Alhamdulillah.
Menoleh di dalam sholat ada beberapa macam, di antaranya adalah:
- Menoleh beserta dadanya, sehingga dia merubah arah dadanya dari arah kiblat, maka menoleh seperti ini membatalkan shalat; karena menghadap ke kiblat termasuk syarat sahnya shalat.
Sebagai tambahan silakan baca jawaban soal no. 65853
- Menoleh dengan kepala atau mata saja, badannya tetap menghadap kiblat, maka menoleh dengan cara ini makruh, kecuali jika seorang muslim melakukan hal itu untuk suatu kebutuhan.

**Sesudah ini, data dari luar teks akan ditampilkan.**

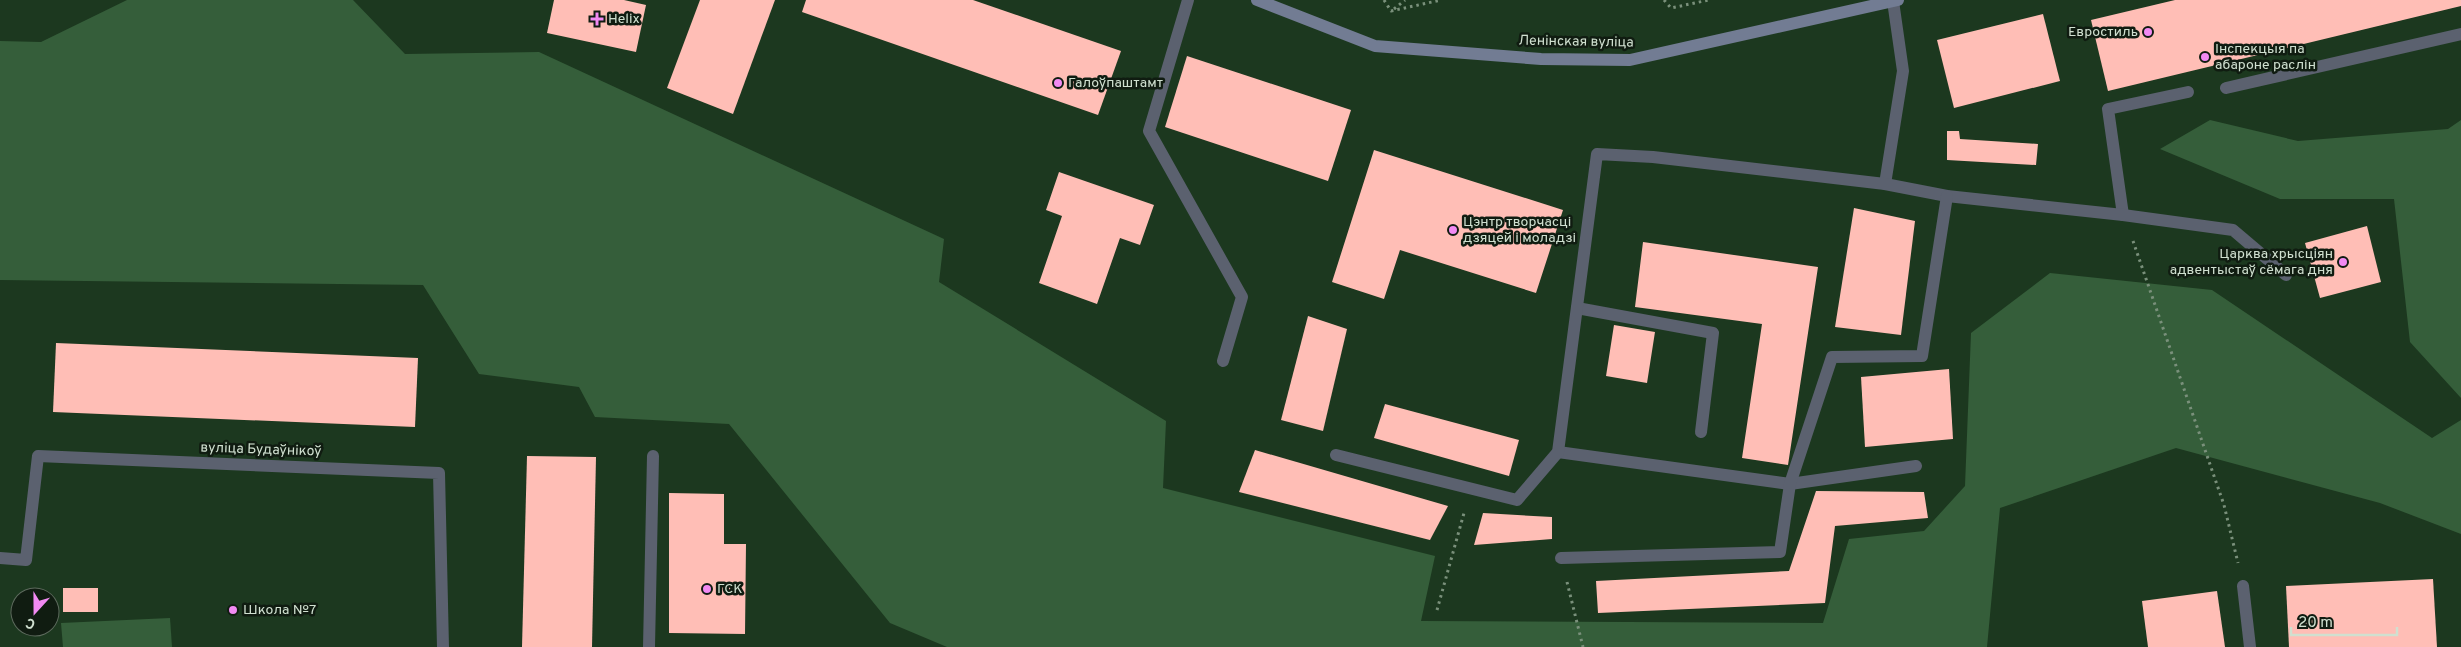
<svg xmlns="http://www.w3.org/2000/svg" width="2461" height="647" viewBox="0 0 2461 647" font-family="Overpass,sans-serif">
<rect width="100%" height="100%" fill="#1c381f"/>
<g fill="#355e3a">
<polygon points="127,0 353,0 405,54 539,52 944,239 939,282 1166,421 1163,488 1435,556 1421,621 1823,623 1849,539 1924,531 1965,486 1971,333 2050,273 2212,290 2432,438 2461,420 2461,534 2380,503 2176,448 2000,508 1987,647 947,647 890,623 729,424 595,417 579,387 479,374 423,285 0,280 0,41 41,42"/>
<polygon points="2210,120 2298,141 2448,129 2461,120 2461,398 2410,342 2394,199 2280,199 2160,149"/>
<polygon points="170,618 172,647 63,647 61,623"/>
</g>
<g fill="#ffbeb6">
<polygon points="554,0 624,0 646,5 636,52 547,33"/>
<polygon points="700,0 775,0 733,114 667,88"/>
<polygon points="806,0 973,0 1121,51 1098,115 802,12"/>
<polygon points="2175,0 2461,0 2461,6 2108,91 2091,20"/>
<polygon points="2043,14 2060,81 1954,108 1937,40"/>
<polygon points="1187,56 1351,110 1328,181 1165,127"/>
<polygon points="1947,131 1959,131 1960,139 2038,144 2036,165 1947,160"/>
<polygon points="1374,150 1563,210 1536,293 1400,250 1384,299 1332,282"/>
<polygon points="1059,172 1154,205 1140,245 1120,238 1097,304 1039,283 1062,216 1046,210"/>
<polygon points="1854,208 1915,221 1901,335 1835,327"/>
<polygon points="2367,226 2381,282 2320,298 2305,243"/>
<polygon points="1643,242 1818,267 1788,465 1742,458 1762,324 1635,307"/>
<polygon points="1308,316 1347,329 1323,431 1281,420"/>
<polygon points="1614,325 1655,332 1647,383 1606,376"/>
<polygon points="56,343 418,358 415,427 53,412"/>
<polygon points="1949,369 1953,439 1865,447 1861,377"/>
<polygon points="1385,404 1519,440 1509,476 1374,438"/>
<polygon points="1255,450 1448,506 1430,540 1239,492"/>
<polygon points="527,456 596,457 592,647 522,647"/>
<polygon points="1816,491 1924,492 1928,518 1835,526 1825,603 1598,613 1596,581 1789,571"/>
<polygon points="669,493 724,494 724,544 746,544 745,634 669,633"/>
<polygon points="1483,513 1552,517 1552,539 1474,545"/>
<polygon points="2433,579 2437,647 2289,647 2286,586"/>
<rect x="63" y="588" width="35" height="24"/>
<polygon points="2217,591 2225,647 2148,647 2142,601"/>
</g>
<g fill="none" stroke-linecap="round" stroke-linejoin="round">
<g stroke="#7a907b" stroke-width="3" stroke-dasharray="2.5 4" stroke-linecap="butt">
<polyline points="1384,0 1391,11 1441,0"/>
<polyline points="1664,0 1671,8 1709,0"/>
<polyline points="1394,9 1405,0"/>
<polyline points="2133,241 2224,505 2238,563"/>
<polyline points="1567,582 1583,647"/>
<polyline points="1437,610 1464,513"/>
</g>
<g stroke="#5b616f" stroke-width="12">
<polyline points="1188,0 1149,131 1242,297 1223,361"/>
<polyline points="2226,88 2461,34"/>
<polyline points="1885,184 1903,71 1893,1"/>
<polyline points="2123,215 2108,109 2188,92"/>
<polyline points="1577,308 1713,333 1701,432"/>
<polyline points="1558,452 1790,484 1916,466"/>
<polyline points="1336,455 1517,500 1558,452 1597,154 1653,157 1885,184 1947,196 2123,215 2233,230 2286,275"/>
<polyline points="1561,558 1780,552 1790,484 1832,357 1922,356 1947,196"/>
<polyline points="2243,586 2250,647"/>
<polyline points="649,647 653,456"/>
</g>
<polyline stroke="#5b616f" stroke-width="12" points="0,558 26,560 38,456 439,473 443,647"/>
<polyline stroke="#727c93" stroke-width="12" points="1257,0 1375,46 1541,59 1630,60 1898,0"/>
</g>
<g fill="#f28af3" stroke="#101c11" stroke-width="2">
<path d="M594.5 11.5h5v5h5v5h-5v5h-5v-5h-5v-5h5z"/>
<circle cx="2148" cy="32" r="5"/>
<circle cx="2205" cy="57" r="5"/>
<circle cx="1058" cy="83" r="5"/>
<circle cx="1453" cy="230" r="5"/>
<circle cx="2343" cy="262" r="5"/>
<circle cx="707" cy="589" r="5"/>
<circle cx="233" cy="610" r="5"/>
</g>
<g text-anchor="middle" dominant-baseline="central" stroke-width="5" stroke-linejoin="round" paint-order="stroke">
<g font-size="14" fill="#d0e0d0" stroke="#101c11" text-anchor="start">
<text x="608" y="19">Helix</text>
<text x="2138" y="32" text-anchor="end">Евростиль</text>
<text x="2215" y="49">Інспекцыя па<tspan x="2215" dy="16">абароне раслін</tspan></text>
<text x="1068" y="83">Галоўпаштамт</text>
<text x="1463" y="222">Цэнтр творчасці<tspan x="1463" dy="16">дзяцей і моладзі</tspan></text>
<text x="2333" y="254" text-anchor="end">Царква хрысціян<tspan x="2333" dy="16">адвентыстаў сёмага дня</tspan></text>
<text x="717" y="589">ГСК</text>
<text x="243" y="610">Школа №7</text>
</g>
<g font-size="14" fill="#d0e0d0" stroke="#101c11">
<text transform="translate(1576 42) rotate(1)">Ленінская вуліца</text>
<text transform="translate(261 450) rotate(2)">вуліца Будаўнікоў</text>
</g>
</g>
<g transform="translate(35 612) rotate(201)"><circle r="24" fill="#101c11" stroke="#5d6a5d"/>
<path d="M0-4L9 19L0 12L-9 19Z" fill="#f28af3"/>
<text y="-8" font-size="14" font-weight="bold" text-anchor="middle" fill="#d0e0d0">С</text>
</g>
<path d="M2291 627v8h106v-8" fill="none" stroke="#d0e0d0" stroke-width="2.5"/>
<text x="2298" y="627" font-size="15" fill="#d0e0d0" stroke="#101c11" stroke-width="4" paint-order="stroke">20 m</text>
</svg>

Jika ia melakukannya tanpa kebutuhan, maka pahala shalatnya berkurang, namun tetap sah dan tidak membatalkannya.
Dinyatakan dalam Al Mausu’ah Al Fiqhiyyah (27/109); “Tidak ada perbedaan antar para ahli fikih akan makruhnya menoleh dalam shalat, berdasarkan hadits ‘Aisyah –radhiyallahu ‘anhu- berkata:
سَأَلْتُ النَّبِيَّ صَلَّى اللَّهُ عَلَيْهِ وَسَلَّمَ عَنْ الاِلْتِفَاتِ فِي الصَّلاَةِ ؟ فَقَال : هُوَ اخْتِلاَسٌ يَخْتَلِسُهُ الشَّيْطَانُ مِنْ صَلاَةِ الْعَبْدِ (رواه البخاري، رقم 751(
“Saya telah bertanya kepada Nabi –shallallahu ‘alaihi wa sallam- tentang menoleh di dalam shalat? Beliau bersabda: “Itu bentuk pencurian, dicuri oleh syetan dari shalatnya seorang hamba”. (HR. Bukhari: 751)
Makruhnya ini terbatas apabila tidak ada kebutuhan atau udzur (alasan), adapun jika ada kebutuhan, seperti takut pada diri atau hartanya maka tidak makruh”.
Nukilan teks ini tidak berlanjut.